## [WHAT TO DO]
Could you put everything in the listing below, from the line containing "Homicide, Arson, Criminal" down to the end of the listing, into a JSON list of strings, with one string per line, blank lines skipped, and the pictures left out?

## [SUPPLIED RECORDS]

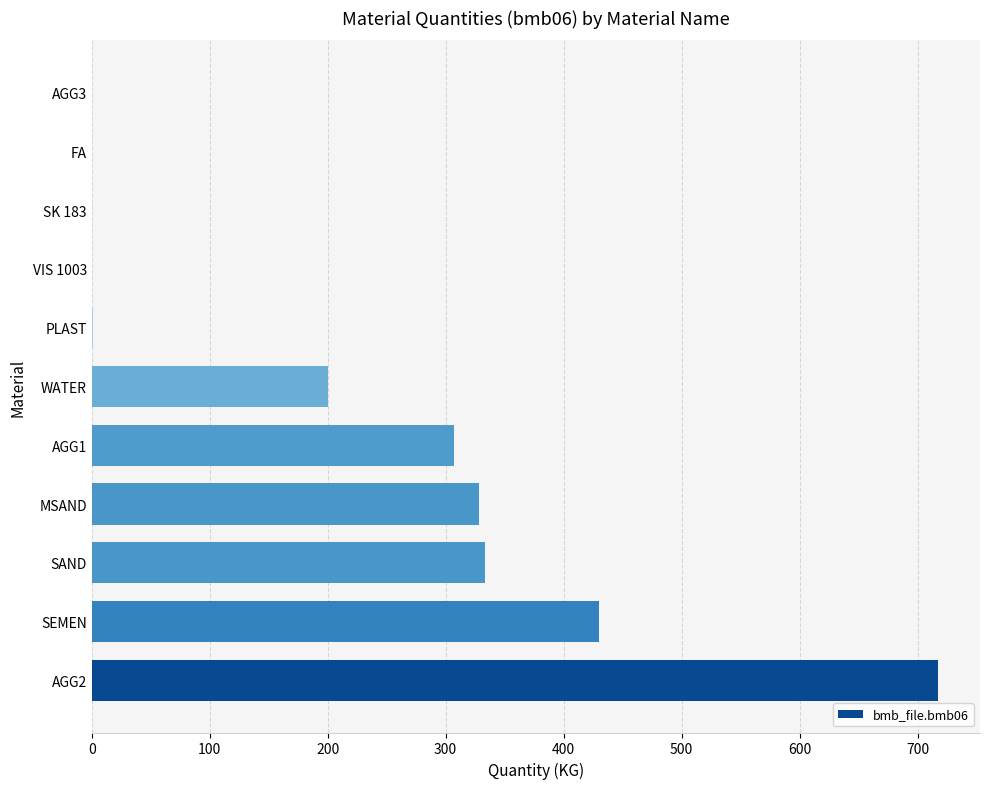

What is the average value?

210.6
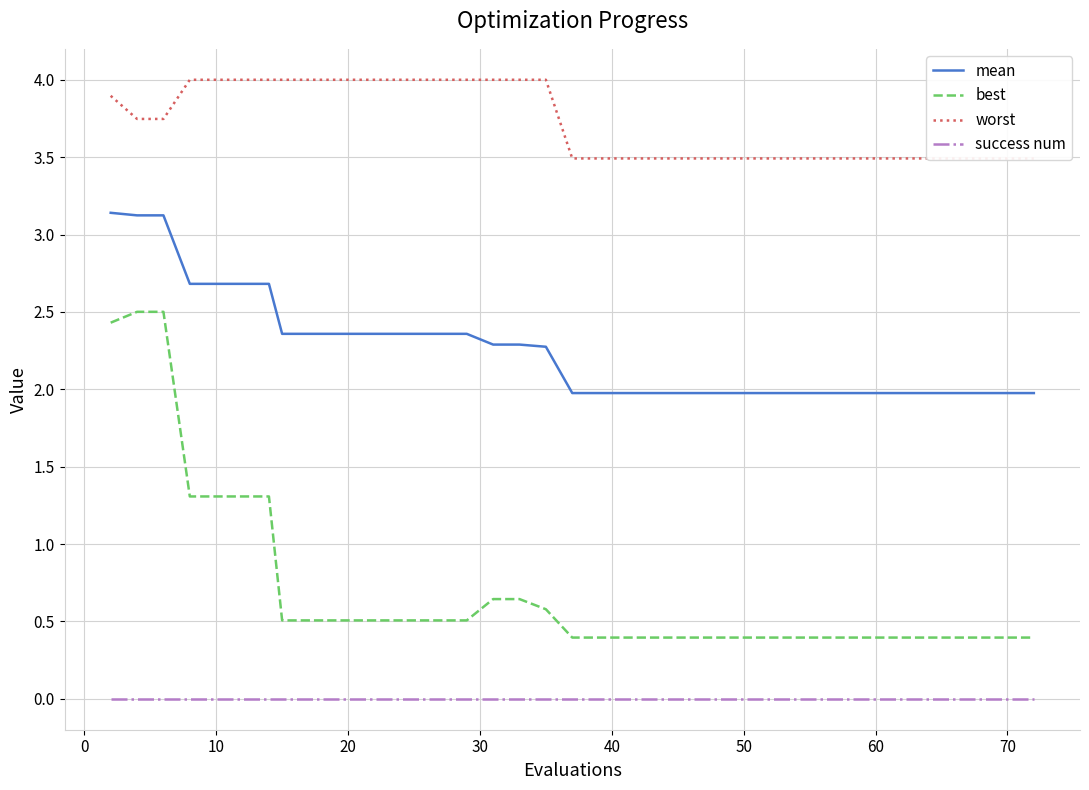

True or false: worst has more than 2 points higher than both neighbors.

False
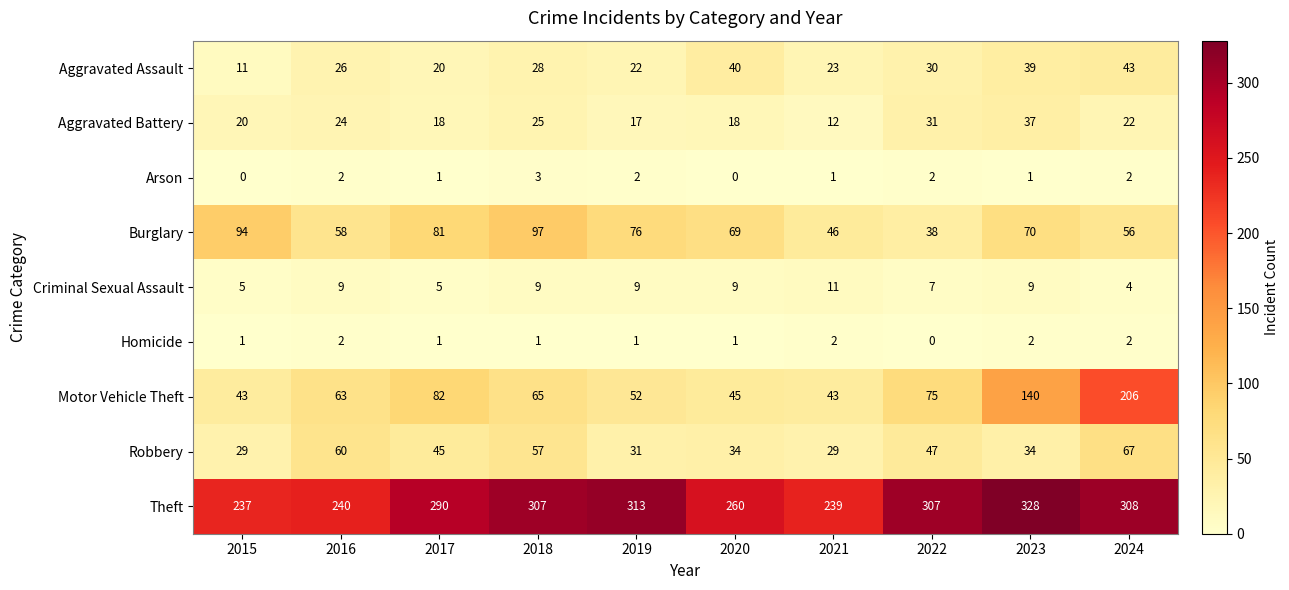

List the series in order of their peak value, lowest first.

Homicide, Arson, Criminal Sexual Assault, Aggravated Battery, Aggravated Assault, Robbery, Burglary, Motor Vehicle Theft, Theft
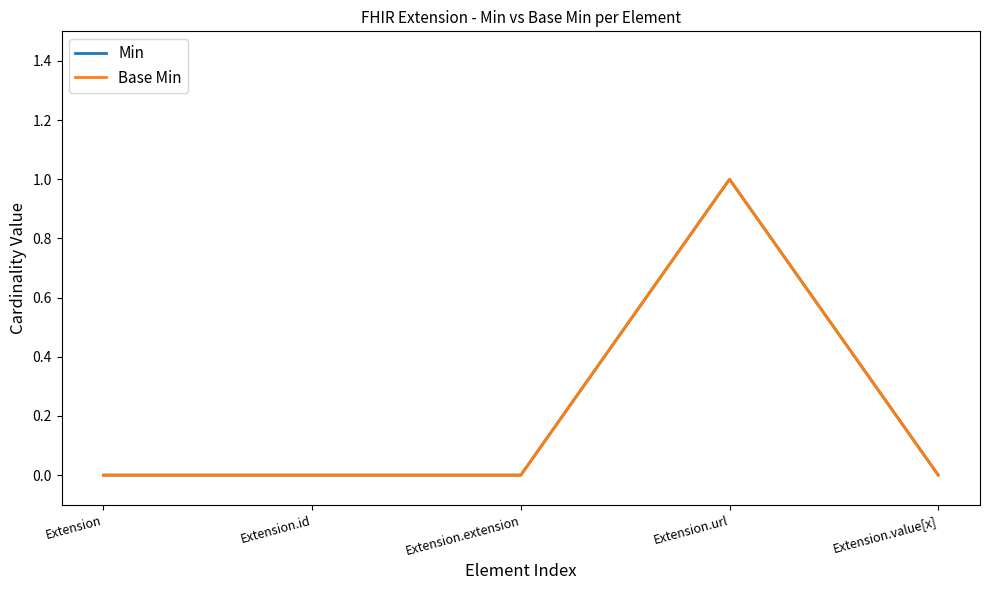

The value of Base Min at Extension is 0. True or false?

True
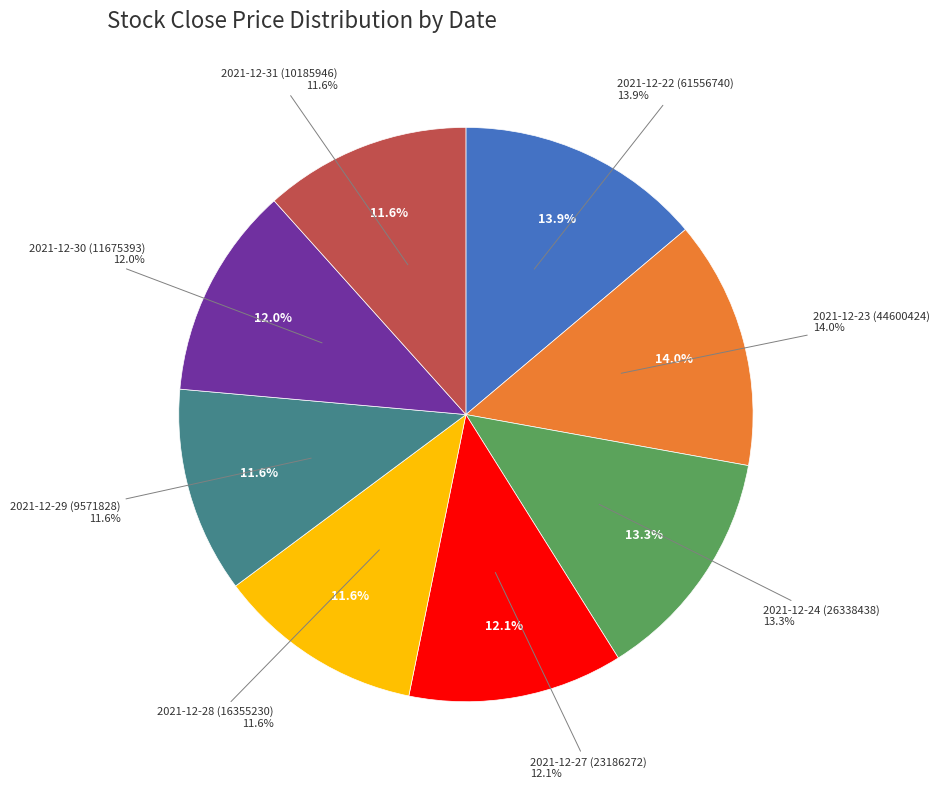

True or false: 2021-12-24 (26338438) accounts for 27% of the total.

False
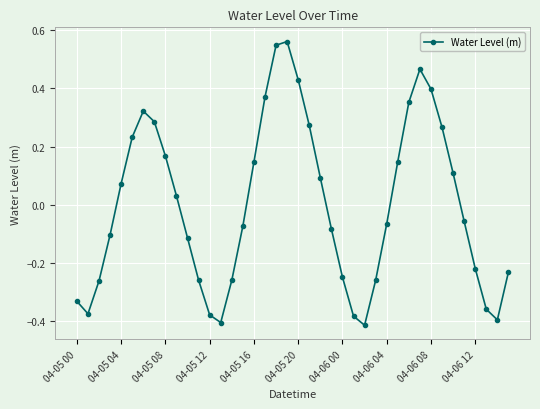

How many values are below 0?

21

## [SOLUTION TO THE EXERCISE]
[
  "Homicide, Arson, Criminal Sexual Assault, Aggravated Battery, Aggravated Assault, Robbery, Burglary, Motor Vehicle Theft, Theft",
  "The value of Base Min at Extension is 0. True or false?",
  "True",
  "True or false: 2021-12-24 (26338438) accounts for 27% of the total.",
  "False",
  "How many values are below 0?",
  "21"
]